April's retail-sales increase was the fastest since Bloomberg data began in 1999. In May, the government replaced a week-long break, introduced in 2000 to boost tourism and consumption, with a three-day holiday.
“Robust income growth is supporting strong domestic demand,'' said David Cohen, director of Asian economic forecasting at Action Economics in Singapore. “Like consumers around the globe, the Chinese are seeing their household budgets pinched by inflation — that doesn't seem to be holding them back.''
Audi's Expansion
Urban disposable incomes for the first quarter climbed 11.5 percent from a year earlier to 4,386 yuan ($635).
Audi AG, the luxury-car brand of Volkswagen AG, said this month that it will build a production line at a VW factory in China as it seeks to double sales in the nation within seven years.
Tingyi (Cayman Islands) Holding Corp., China's biggest maker of packaged food and producer of the “Master Kong'' brand of instant noodles, reported a 44 percent jump in first-quarter sales from a year earlier.
The retail sales data came two days after statistics showing exports surged 28 percent in May after a 22 percent gain in April.
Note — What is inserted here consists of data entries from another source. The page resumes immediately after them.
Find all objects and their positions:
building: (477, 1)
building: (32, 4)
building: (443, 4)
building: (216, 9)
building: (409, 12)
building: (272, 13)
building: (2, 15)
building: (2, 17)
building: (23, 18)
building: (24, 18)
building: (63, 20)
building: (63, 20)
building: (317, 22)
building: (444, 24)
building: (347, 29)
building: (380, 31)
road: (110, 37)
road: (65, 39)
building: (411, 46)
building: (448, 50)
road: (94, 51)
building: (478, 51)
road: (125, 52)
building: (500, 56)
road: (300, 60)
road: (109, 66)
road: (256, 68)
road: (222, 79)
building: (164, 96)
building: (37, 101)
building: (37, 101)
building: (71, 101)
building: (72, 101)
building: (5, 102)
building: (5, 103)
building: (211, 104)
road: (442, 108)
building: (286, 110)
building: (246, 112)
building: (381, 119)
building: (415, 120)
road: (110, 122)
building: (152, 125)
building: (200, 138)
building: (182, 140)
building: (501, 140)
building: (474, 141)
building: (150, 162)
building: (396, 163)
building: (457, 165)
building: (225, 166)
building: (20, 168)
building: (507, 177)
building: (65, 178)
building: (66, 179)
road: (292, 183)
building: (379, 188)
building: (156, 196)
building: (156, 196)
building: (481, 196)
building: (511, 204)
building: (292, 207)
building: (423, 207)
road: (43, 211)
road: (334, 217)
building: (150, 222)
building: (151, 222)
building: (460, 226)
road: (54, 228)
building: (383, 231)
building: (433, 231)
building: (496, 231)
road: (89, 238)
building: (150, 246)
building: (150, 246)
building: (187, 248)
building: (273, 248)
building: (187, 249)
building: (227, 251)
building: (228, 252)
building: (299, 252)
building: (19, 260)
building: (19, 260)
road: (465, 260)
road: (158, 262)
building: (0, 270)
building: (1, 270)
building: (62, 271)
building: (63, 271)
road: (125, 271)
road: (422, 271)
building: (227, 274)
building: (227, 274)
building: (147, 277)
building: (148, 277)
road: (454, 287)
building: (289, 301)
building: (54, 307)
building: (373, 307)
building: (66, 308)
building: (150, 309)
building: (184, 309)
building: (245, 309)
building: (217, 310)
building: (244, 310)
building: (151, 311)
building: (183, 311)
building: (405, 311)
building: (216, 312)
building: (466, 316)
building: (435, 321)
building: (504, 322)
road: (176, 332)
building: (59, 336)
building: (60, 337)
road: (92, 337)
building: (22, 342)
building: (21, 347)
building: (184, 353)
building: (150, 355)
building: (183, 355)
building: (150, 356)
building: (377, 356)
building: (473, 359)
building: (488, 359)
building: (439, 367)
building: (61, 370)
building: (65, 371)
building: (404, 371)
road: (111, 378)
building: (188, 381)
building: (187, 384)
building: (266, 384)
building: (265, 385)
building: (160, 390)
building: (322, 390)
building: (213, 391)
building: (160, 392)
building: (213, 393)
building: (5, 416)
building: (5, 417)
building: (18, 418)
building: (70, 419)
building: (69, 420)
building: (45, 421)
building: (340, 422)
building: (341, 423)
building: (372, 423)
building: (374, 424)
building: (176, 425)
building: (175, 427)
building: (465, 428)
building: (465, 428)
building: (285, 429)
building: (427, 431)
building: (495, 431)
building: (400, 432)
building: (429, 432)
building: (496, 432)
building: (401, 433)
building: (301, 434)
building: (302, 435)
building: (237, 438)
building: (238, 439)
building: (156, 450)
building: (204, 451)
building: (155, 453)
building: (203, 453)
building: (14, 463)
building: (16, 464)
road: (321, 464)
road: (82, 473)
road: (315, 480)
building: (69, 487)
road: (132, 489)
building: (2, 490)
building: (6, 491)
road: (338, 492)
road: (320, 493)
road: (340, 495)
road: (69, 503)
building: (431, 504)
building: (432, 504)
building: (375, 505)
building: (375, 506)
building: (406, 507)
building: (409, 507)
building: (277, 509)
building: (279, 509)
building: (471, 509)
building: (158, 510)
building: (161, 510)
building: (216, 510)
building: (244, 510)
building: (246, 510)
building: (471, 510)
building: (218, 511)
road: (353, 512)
In a June 3 statement, the central bank played down the threat that overseas shipments will collapse, causing an economic hard landing. A “drastic'' export slowdown won't come soon, it said.
The Organization for Economic Cooperation and Development cut on June 4 its forecast for global growth this year to 1.8 percent. It said China's economy will slow to a 10 percent expansion after growing 11.9 percent in 2007.
China's retail-sales growth compares with the 3 percent increase in the U.S. in May from a year earlier, reported by the Commerce Department yesterday.